Students at Casey and Manhattan Middle Schools and Boulder, Centaurus, Fairview, and Monarch High Schools had an opportunity to wear, experience, and photograph sustainability in action in and around their schools and communities wearing “green suits.”
First, Second, and Third Prizes were awarded by the jury in sustainability themes including nature, energy, transportation waste and food with special attention to how the themes affect people socially and culturally. The first-ever James Balog Award was also given, selected by and named after the acclaimed photographer featured in the films The Human Element and Chasing Ice who is also a scientist, adventurer, and President and Founder of the Colorado-based Extreme Ice Survey and Earth Vision Trust.
The idea of “green suits” was originally conceived by Dr. Beth Osnes, University of Colorado, Boulder (CU) Theatre & Dance faculty member and co-founder of Inside the Greenhouse, as part of ITG’s Green Suits Your City project. According to Osnes, Green Suits aims at “by passing people’s defenses to climate communication by catching their attention in a fun and quirky way.”
The Green Suits: Sustainability in Action collaboration was initiated by EcoArts Connections, bringing together BVSD Sustainability Coordinator Dr. Ghita Carroll’s pioneering work with BVSD schools, Dr. Lisa Gardiner’s expertise in combining science and art at the UCAR Center for Science Education, and Osnes’s Green Suits Your City idea.
Osnes loaned green suits to the six participating schools. Art and Language Arts teachers asked students to set, create, and photograph scenes of sustainability in action including one or more students dressed in a green suit—and then to write a description of up to 150 words for each photo describing how the photo relates to their chosen sustainability theme(s).

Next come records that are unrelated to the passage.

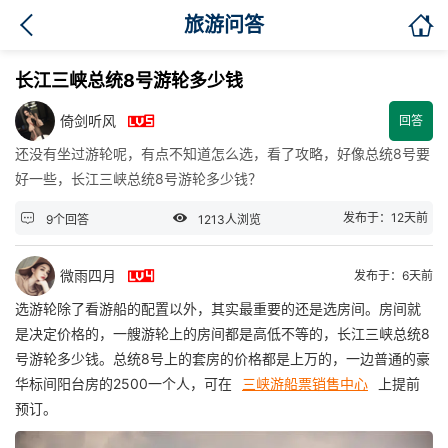

旅游问答
长江三峡总统8号游轮多少钱

倚剑听风
回答
还没有坐过游轮呢，有点不知道怎么选，看了攻略，好像总统8号要
好一些，长江三峡总统8号游轮多少钱？


发布于：12天前
9个回答
1213人浏览

微雨四月
发布于：6天前
选游轮除了看游船的配置以外，其实最重要的还是选房间。房间就
是决定价格的，一艘游轮上的房间都是高低不等的，长江三峡总统8
号游轮多少钱。总统8号上的套房的价格都是上万的，一边普通的豪
华标间阳台房的2500一个人，可在
三峡游船票销售中心
上提前
预订。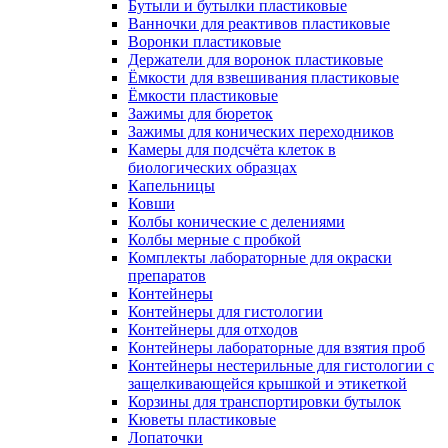
Бутыли и бутылки пластиковые
Ванночки для реактивов пластиковые
Воронки пластиковые
Держатели для воронок пластиковые
Ёмкости для взвешивания пластиковые
Ёмкости пластиковые
Зажимы для бюреток
Зажимы для конических переходников
Камеры для подсчёта клеток в
биологических образцах
Капельницы
Ковши
Колбы конические с делениями
Колбы мерные с пробкой
Комплекты лабораторные для окраски
препаратов
Контейнеры
Контейнеры для гистологии
Контейнеры для отходов
Контейнеры лабораторные для взятия проб
Контейнеры нестерильные для гистологии с
защелкивающейся крышкой и этикеткой
Корзины для транспортировки бутылок
Кюветы пластиковые
Лопаточки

When describing the Green Suits idea, Osnes says, “We may not be able to merely think our way out of our current environmental situation. We may have to take risks of the imagination, shake up our behavior, and make unlikely connections. We might benefit from discovering new ways of communicating while doing this—ways that help us to feel what unites us above what divides us. Since words can trip and snag us, this project is visual, physical, playful, and a bit silly. That could all seem frivolous, yet I have a hunch something important can happen when we connect around delight.”